Baca: 5 Rekomendasi Hasil Evaluasi Haji 2025
Berdasarkan perhitungan, kebutuhan dana untuk 203.320 jemaah reguler mencapai SAR 627,24 juta. Karena itu, DPR meminta BPKH segera melakukan pembayaran uang muka sebelum terbitnya Keputusan Presiden mengenai penetapan BPIH.
Marwan menegaskan, mekanisme penggunaan dana tetap harus sesuai aturan, yaitu UU No. 8 Tahun 2019 tentang Penyelenggaraan Ibadah Haji dan Umrah serta Perpres No. 154 Tahun 2024 tentang Badan Penyelenggara Haji.

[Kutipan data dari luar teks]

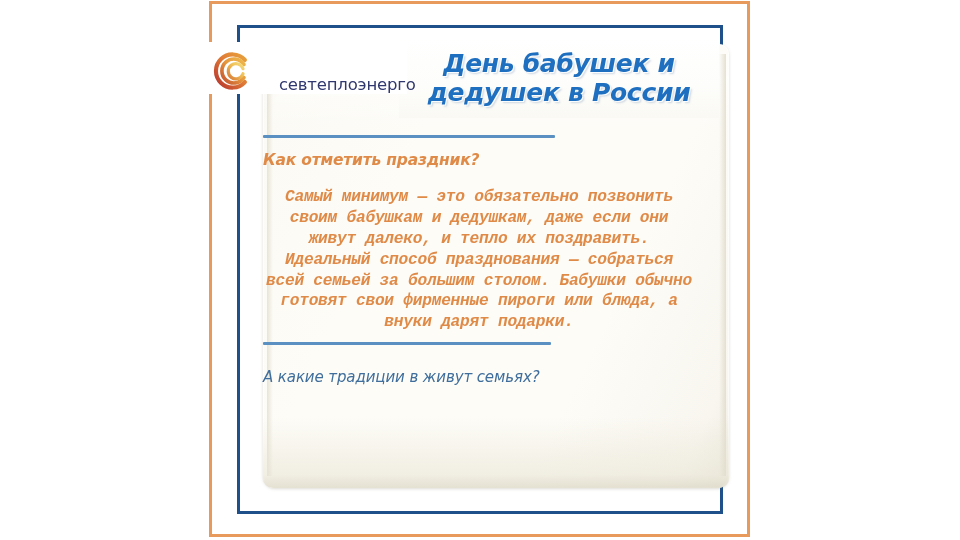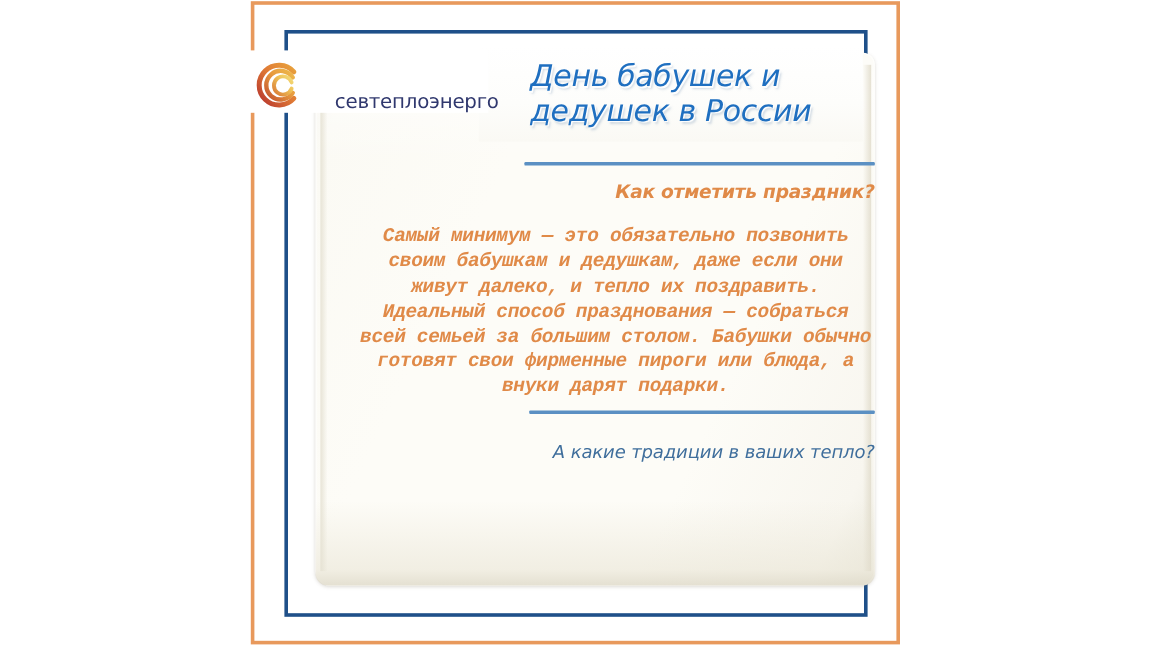--- a/index.html
+++ b/index.html
@@ -127,41 +127,41 @@
     width: 320px;
     height: 80px;
     background: linear-gradient(180deg,#ffffff 0%, #fdfdfb 60%, #faf9f4 100%);
     display: flex;
     flex-direction: column;
     justify-content: center;
     align-items: center;
   }
   #title-text {
     font-family: "DejaVu Sans", sans-serif;
-    font-weight: normal;
+    font-weight: bold;
     font-style: italic;
     font-size: 25px;
     line-height: 1.16;
-    text-align: left;
+    text-align: center;
     color: #1f6fc0;
     text-shadow: 1px 1px 0 rgba(255,255,255,0.9), 2px 2px 2px rgba(120,150,180,0.35);
     white-space: pre-line;
     letter-spacing: -0.3px;
   }
 
   
   #card-body {
     position: absolute;
     left: 0;
     top: 74px;
     width: 466px;
     bottom: 0;
     display: flex;
     flex-direction: column;
-    align-items: flex-end;
+    align-items: flex-start;
   }
 
   .rule {
     height: 3px;
     background: #5b90c3;
     border-radius: 1px;
   }
   #rule-top { width: 292px; margin-top: 17px; }
   #rule-bottom { width: 288px; margin-top: 9px; }
 
@@ -217,21 +217,21 @@
     <div id="card-body">
 
       <div class="rule" id="rule-top"></div>
 
       <div id="subtitle">Как отметить праздник?</div>
 
       <div id="body-text">Самый минимум — это обязательно позвонить своим бабушкам и дедушкам, даже если они живут далеко, и тепло их поздравить. Идеальный способ празднования — собраться всей семьей за большим столом. Бабушки обычно готовят свои фирменные пироги или блюда, а внуки дарят подарки.</div>
 
       <div class="rule" id="rule-bottom"></div>
 
-      <div id="closing-text">А какие традиции в ваших тепло?</div>
+      <div id="closing-text">А какие традиции в живут семьях?</div>
     </div>
   </div>
 
   <div id="title-block">
     <div id="title-text">День бабушек и
 дедушек в России</div>
   </div>
 
   <div id="logo-block">
     <span id="logo-mark">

“Penggunaan dan pertanggungjawaban dana harus dilaksanakan bersama Kemenag dan BPH, dengan sistem yang akuntabel, transparan, sesuai prinsip syariah dan tata kelola negara,” tambahnya.
Menag: Demi kenyamanan jemaah
Menteri Agama, Prof. Dr. KH Nasaruddin Umar menyambut baik kebijakan ini. Ia menilai pembayaran uang muka bersifat mendesak agar jemaah haji Indonesia tidak kehilangan posisi strategis di Armuzna.
“Indonesia merupakan negara dengan jumlah jemaah terbesar. Jika terlambat melakukan pembayaran, risiko yang muncul adalah jemaah ditempatkan di lokasi yang jauh, padat, dan minim fasilitas,” ujar Menag.
Ia menekankan bahwa keterlambatan juga dapat berdampak pada citra diplomasi Indonesia di mata internasional. “Sebagai pengirim jemaah terbesar, jika kita tak mampu memenuhi kewajiban tepat waktu, akan muncul persepsi negatif dari Pemerintah Arab Saudi maupun negara lain,” tambahnya.
Meski begitu, pemerintah tetap mengedepankan prinsip kehati-hatian. Menag menjelaskan, perhitungan dana uang muka dilakukan berdasarkan rerata biaya pada tahun-tahun sebelumnya.
“Kami tidak ingin membebani anggaran, tapi memastikan ada kepastian dana untuk kebutuhan paling mendesak,” ungkapnya.